Running the Investigation with a Script and Fetching the Results
Since you also need to explicitly trigger an investigation after a Findings event is emitted, it seems best for now to make the entire process from triggering to retrieving the results a single sequence of operations.
The article below describes how to run investigations using the AWS CLI, so in this article I'll try doing it with Python.
For the code, please refer to boto3's create_investigation and related documentation.
Roughly speaking, the following script did the job.
import time
import boto3
ACCOUNT_ID = "902096752875"
client = boto3.client("guardduty")
detector_id = client.list_detectors()["DetectorIds"][0]
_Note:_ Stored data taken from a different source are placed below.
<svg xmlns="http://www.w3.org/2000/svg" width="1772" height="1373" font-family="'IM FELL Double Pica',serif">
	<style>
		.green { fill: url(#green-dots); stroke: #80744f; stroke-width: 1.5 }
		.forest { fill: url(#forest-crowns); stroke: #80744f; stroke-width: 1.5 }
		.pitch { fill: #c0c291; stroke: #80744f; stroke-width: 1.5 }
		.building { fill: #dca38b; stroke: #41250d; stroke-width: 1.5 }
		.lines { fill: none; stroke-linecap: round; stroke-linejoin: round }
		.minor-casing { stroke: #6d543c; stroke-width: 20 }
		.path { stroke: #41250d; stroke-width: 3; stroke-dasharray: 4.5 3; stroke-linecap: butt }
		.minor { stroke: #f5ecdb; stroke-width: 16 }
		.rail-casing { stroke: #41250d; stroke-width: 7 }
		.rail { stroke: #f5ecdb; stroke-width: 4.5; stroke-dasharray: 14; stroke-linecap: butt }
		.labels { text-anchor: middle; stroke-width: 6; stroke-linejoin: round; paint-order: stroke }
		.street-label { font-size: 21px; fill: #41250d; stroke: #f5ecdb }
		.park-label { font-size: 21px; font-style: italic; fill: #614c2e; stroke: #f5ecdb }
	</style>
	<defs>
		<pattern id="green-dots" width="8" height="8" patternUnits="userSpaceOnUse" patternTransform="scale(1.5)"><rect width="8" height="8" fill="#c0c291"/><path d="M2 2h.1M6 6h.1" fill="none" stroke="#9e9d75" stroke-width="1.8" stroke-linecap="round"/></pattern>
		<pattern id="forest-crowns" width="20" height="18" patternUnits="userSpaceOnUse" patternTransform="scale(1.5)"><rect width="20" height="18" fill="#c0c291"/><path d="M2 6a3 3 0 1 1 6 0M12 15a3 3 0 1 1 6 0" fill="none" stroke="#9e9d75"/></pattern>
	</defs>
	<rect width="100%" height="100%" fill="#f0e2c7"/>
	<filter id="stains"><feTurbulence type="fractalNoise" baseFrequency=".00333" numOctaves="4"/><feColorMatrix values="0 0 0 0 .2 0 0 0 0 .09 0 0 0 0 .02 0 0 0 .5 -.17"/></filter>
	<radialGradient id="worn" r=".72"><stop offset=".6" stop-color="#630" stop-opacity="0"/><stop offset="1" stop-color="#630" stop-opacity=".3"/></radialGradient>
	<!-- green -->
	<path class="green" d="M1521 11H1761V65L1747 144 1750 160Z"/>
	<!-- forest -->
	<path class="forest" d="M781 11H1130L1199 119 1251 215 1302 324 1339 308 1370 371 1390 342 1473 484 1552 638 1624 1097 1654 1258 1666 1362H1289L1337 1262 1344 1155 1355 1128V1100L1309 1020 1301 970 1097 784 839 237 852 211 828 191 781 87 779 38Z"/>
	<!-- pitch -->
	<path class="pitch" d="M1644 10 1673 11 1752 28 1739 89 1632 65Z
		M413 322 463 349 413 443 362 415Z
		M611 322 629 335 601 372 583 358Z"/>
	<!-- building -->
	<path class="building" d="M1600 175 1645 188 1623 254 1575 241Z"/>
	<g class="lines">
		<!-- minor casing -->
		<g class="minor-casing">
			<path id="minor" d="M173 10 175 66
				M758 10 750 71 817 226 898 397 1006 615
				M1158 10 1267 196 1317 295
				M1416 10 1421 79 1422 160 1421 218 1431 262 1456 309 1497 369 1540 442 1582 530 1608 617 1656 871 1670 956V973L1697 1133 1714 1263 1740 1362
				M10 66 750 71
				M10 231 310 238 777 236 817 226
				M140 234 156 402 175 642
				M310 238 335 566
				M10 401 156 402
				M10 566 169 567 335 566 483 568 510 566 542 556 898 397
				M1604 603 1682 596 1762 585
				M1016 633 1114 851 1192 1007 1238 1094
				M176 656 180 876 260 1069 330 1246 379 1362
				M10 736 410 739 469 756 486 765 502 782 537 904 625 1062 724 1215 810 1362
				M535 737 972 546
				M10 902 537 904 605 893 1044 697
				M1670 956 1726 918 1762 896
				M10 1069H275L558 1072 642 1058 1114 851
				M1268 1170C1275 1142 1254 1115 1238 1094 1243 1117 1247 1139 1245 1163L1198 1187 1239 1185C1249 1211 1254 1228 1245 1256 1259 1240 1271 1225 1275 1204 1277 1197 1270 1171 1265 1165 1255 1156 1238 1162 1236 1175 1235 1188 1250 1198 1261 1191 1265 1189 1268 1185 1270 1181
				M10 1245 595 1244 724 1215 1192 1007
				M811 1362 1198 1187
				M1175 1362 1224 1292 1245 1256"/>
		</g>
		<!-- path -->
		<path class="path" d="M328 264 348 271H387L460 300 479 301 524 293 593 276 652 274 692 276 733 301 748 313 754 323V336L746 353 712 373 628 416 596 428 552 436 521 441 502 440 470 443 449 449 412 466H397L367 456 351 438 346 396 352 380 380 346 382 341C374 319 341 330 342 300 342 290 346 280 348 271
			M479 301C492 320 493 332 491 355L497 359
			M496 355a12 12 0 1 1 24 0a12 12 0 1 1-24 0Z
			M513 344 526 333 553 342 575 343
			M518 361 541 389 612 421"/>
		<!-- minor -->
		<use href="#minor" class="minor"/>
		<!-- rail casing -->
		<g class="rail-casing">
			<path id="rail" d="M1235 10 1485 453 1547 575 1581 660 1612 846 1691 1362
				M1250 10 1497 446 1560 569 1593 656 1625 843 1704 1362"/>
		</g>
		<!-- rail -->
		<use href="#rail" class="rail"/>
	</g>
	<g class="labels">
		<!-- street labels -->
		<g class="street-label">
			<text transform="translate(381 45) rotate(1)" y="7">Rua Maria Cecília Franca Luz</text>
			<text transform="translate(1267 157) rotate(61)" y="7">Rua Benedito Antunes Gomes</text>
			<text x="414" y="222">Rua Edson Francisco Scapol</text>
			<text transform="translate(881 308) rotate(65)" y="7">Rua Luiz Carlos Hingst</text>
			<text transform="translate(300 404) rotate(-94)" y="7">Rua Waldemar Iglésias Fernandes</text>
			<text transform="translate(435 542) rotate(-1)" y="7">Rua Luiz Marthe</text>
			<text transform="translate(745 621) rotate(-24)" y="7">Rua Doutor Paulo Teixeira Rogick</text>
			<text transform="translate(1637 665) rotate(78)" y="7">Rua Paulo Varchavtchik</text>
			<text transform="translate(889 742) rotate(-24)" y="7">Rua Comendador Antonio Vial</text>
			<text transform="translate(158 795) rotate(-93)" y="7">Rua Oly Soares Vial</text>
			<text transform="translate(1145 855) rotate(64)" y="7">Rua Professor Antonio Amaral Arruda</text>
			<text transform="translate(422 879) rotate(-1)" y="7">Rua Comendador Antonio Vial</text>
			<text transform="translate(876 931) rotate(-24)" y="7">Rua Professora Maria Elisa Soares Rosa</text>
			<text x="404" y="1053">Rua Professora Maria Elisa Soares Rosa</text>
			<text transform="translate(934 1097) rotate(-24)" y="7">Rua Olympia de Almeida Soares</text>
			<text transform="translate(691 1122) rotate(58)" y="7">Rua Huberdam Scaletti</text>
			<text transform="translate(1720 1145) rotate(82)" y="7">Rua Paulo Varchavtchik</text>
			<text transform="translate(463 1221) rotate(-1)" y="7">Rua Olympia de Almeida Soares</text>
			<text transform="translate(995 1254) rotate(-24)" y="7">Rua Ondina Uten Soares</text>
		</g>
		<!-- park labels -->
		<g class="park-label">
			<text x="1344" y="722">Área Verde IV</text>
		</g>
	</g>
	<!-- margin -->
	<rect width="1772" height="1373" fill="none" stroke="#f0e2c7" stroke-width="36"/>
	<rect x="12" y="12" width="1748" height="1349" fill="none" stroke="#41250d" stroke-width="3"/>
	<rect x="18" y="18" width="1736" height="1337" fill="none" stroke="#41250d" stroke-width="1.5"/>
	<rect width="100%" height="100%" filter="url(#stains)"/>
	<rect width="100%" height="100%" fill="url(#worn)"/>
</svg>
investigation_id = client.create_investigation(
DetectorId=detector_id,
TriggerPrompt=f"Investigate account {ACCOUNT_ID}",
)["InvestigationId"]
while True:
resp = client.get_investigation(
DetectorId=detector_id,
InvestigationId=investigation_id,
)
investigation = resp["Investigation"]
status = investigation["Status"]
print(status)
if status in ("COMPLETED", "FAILED"):
break
time.sleep(15)
print(investigation.get("RiskLevel"))
print(investigation.get("Confidence"))
print(investigation.get("Summary"))
Let me highlight a few points.
As also mentioned in the AWS CLI article above, unlike the console, when running an investigation via the API you don't simply specify Findings or an AWS account directly — instead, you put the instructions including those elements in natural language into the TriggerPrompt parameter.
It really feels like generative AI.
So I've assembled this in a simplified way. On the flip side, since it's not an explicit parameter, it's also a point to be careful about as it can be a bit cumbersome to handle.
Also, the investigation status is found in response["Investigation"]["Status"] via get_investigation, and it seems you just need to wait until it becomes either "COMPLETED" or "FAILED".
By the way, true to the nature of generative AI, the investigation results vary quite a bit even with the same prompt — the titles alone differed like this.

The content also changes quite a bit, so I'm curious how consistently good output will be produced in actual investigations.
Summary
I checked whether the Amazon GuardDuty Investigation feature can be handled in an event-driven manner, but at least in its current preview state, it cannot.
It seems best to create notifications based on Findings detections and the results of the corresponding investigations.